After last year’s breach, the town received emergency funding from the government to fix the breakwater, and after the damage this year, replaced the existing beach rock with new armour stone.
It’s a solution that doesn’t leave Perrin feeling confident. That armour stone, he said, is just sitting atop the same beach rock that has been washed away before.

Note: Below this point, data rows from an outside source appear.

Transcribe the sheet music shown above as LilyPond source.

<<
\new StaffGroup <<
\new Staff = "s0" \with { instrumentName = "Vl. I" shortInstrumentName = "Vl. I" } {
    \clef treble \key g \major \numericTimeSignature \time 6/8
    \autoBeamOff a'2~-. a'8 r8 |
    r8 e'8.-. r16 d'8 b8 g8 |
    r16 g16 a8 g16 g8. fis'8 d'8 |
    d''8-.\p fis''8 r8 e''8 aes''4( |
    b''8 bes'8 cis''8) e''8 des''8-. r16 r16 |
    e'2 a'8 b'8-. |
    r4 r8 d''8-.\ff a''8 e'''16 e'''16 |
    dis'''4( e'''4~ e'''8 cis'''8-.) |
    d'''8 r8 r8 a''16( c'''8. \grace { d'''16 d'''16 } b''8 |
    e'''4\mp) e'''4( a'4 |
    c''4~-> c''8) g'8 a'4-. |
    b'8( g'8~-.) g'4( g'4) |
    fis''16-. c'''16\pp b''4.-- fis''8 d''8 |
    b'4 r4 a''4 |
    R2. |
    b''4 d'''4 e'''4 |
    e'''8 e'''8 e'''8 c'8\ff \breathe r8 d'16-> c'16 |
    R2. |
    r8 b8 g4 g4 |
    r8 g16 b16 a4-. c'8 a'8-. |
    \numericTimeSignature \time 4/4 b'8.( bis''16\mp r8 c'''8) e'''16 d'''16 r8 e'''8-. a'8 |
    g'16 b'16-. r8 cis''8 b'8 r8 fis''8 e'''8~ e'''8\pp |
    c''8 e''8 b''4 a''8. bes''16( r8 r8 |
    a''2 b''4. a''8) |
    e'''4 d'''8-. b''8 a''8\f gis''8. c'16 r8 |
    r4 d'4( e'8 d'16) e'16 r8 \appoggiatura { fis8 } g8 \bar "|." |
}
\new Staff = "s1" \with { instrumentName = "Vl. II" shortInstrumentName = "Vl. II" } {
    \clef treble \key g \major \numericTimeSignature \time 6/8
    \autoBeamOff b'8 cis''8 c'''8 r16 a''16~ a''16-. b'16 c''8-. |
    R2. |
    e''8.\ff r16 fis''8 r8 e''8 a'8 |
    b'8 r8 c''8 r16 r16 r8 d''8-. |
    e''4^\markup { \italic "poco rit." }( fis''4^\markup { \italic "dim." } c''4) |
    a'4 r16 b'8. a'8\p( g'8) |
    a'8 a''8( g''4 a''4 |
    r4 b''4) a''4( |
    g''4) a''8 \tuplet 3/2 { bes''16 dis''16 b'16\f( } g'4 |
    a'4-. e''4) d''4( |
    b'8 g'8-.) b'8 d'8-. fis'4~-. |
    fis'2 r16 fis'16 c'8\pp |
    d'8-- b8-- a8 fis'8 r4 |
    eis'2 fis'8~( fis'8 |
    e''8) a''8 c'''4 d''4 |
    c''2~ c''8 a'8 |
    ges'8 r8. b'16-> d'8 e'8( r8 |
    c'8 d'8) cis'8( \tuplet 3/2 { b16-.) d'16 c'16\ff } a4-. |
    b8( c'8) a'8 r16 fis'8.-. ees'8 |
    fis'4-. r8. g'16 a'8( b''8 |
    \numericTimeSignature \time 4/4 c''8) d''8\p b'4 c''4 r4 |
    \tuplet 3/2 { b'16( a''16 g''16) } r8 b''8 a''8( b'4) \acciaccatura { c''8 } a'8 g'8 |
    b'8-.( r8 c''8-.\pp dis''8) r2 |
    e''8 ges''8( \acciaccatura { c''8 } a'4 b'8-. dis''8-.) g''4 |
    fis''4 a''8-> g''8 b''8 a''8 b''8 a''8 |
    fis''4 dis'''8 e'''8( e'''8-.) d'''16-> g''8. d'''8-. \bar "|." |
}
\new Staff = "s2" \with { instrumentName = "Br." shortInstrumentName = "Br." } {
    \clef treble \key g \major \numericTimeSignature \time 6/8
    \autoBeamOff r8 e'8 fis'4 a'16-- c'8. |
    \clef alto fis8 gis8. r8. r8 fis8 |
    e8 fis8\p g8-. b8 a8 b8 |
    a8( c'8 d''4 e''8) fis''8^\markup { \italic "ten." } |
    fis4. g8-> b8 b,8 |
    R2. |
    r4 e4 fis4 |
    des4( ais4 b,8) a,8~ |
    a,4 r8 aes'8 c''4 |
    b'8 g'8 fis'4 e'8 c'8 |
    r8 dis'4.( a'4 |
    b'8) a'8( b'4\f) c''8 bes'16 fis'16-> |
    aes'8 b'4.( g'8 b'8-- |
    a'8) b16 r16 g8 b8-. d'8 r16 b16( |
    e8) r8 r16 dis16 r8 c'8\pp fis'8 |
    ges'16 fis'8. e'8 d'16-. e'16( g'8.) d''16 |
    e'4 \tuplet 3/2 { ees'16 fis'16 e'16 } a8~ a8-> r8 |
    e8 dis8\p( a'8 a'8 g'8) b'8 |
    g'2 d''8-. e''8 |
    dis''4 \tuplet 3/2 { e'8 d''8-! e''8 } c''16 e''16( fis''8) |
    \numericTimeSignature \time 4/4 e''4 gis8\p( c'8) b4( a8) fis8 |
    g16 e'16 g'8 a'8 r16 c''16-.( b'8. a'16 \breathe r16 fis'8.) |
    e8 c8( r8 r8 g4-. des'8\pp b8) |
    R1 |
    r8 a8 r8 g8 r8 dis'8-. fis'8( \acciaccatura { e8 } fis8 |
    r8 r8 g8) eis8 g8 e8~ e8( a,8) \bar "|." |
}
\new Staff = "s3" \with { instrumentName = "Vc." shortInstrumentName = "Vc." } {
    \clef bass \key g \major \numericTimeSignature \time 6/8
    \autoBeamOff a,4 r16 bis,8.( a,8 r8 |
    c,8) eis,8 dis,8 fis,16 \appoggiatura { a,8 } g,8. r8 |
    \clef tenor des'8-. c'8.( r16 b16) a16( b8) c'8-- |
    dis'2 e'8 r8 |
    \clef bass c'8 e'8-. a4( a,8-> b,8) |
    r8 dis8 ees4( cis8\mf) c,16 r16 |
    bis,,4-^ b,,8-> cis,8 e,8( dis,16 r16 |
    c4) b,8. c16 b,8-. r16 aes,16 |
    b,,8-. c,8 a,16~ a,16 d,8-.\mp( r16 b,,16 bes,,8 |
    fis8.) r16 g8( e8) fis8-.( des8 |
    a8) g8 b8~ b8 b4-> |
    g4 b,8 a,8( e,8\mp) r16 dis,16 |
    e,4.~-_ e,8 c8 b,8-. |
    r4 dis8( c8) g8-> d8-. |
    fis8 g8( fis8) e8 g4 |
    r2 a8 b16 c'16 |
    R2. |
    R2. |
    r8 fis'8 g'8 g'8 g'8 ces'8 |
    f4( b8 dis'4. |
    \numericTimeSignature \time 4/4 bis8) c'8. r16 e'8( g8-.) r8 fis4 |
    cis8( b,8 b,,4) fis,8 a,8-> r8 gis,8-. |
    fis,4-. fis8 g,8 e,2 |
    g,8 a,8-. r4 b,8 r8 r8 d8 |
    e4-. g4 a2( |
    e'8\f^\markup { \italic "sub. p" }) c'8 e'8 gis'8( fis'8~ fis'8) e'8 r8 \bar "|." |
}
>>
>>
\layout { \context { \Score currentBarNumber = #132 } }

Without proper maintenance he fears it’ll wash away again.
“If they’re not monitoring it they could really miss the changes, and we could get into a situation where... we’ve got a major breach and damage to homes.”
Barricading the island behind a wall of armour stone isn’t a realistic solution for the challenges which communities across the province will face over the next 30 years.
Fortunately, Daraio said the thinking is slowly changing. “We’re designing now for the conditions in the future, so that when something happens that’s maybe never happened before… we’re ready for it,” he said.
But while he would like to see towns like C.B.S. create multi-decade plans to update infrastructure for climate resilience, he admitted that’s idealistic.
“The resources aren’t there for municipalities,” he said, “really just because they don’t have enough money. They don’t have the people.”
Particularly in the case of smaller communities, where local companies bid for contracts on work, some may be hesitant to add the extra costs associated with designing for the future into their proposals, especially when new parameters haven’t been formally implemented into the existing design codes.
In many ways, according to Daraio, the infrastructure response to climate change is one of planned retreat.
“You need to kind of accept that these areas are going to change,” he said. “Some of these areas will be uninhabitable. There’s nothing you can do about it.”
“These are changes that are happening—are going to happen—and we need to confront them.”